DIRECTIONS: Your job is to copy the lines from the material that include "fair".

THE INPUT:
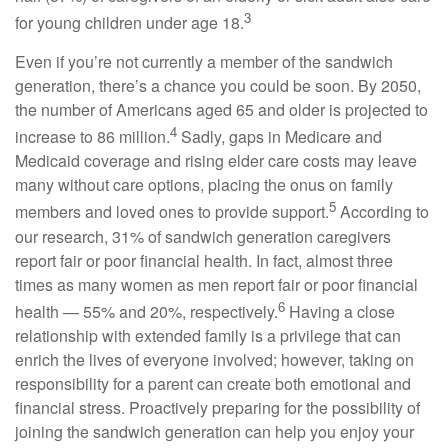
3
for young children under age 18.
Even if you’re not currently a member of the sandwich
generation, there’s a chance you could be soon. By 2050,
the number of Americans aged 65 and older is projected to
4
increase to 86 million.
Sadly, gaps in Medicare and
Medicaid coverage and rising elder care costs may leave
many without care options, placing the onus on family
5
members and loved ones to provide support.
According to
our research, 31% of sandwich generation caregivers
report fair or poor financial health. In fact, almost three
times as many women as men report fair or poor financial
6
health — 55% and 20%, respectively.
Having a close
relationship with extended family is a privilege that can
enrich the lives of everyone involved; however, taking on
responsibility for a parent can create both emotional and
financial stress. Proactively preparing for the possibility of
joining the sandwich generation can help you enjoy your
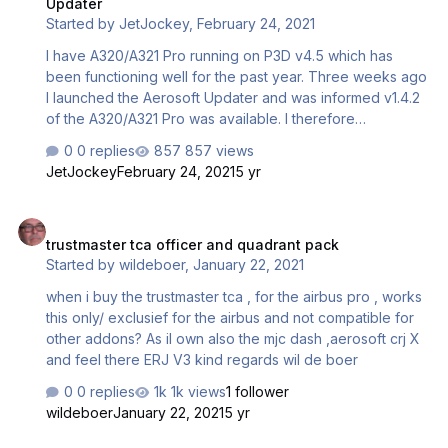
Updater
Started by
JetJockey
,
February 24, 2021
I have A320/A321 Pro running on P3D v4.5 which has
been functioning well for the past year. Three weeks ago
I launched the Aerosoft Updater and was informed v1.4.2
of the A320/A321 Pro was available. I therefore
performed the update and the product launched within
0 replies
857 views
P3Dv4.5 with no problems. However a week later when I
JetJockey
February 24, 2021
5 yr
attempted to perform an actual flight I noticed the Nav
Data had been switched to NavDataPro instead of using
trustmaster tca officer and quadrant pack
Navigraph data as I normally do. Went I attempted to run
trustmaster tca officer and quadrant pack
the A3xx Configurator to select Navigraph I received the
Started by
wildeboer
,
January 22, 2021
following errors: Since I do not have the A330 a/c or the
EFB option, Configurator can't find these…
when i buy the trustmaster tca , for the airbus pro , works
this only/ exclusief for the airbus and not compatible for
other addons? As iI own also the mjc dash ,aerosoft crj X
and feel there ERJ V3 kind regards wil de boer
0 replies
1k views
1 follower
wildeboer
January 22, 2021
5 yr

SOLUTION FOR THIS PROBLEM:
report fair or poor financial health. In fact, almost three
times as many women as men report fair or poor financial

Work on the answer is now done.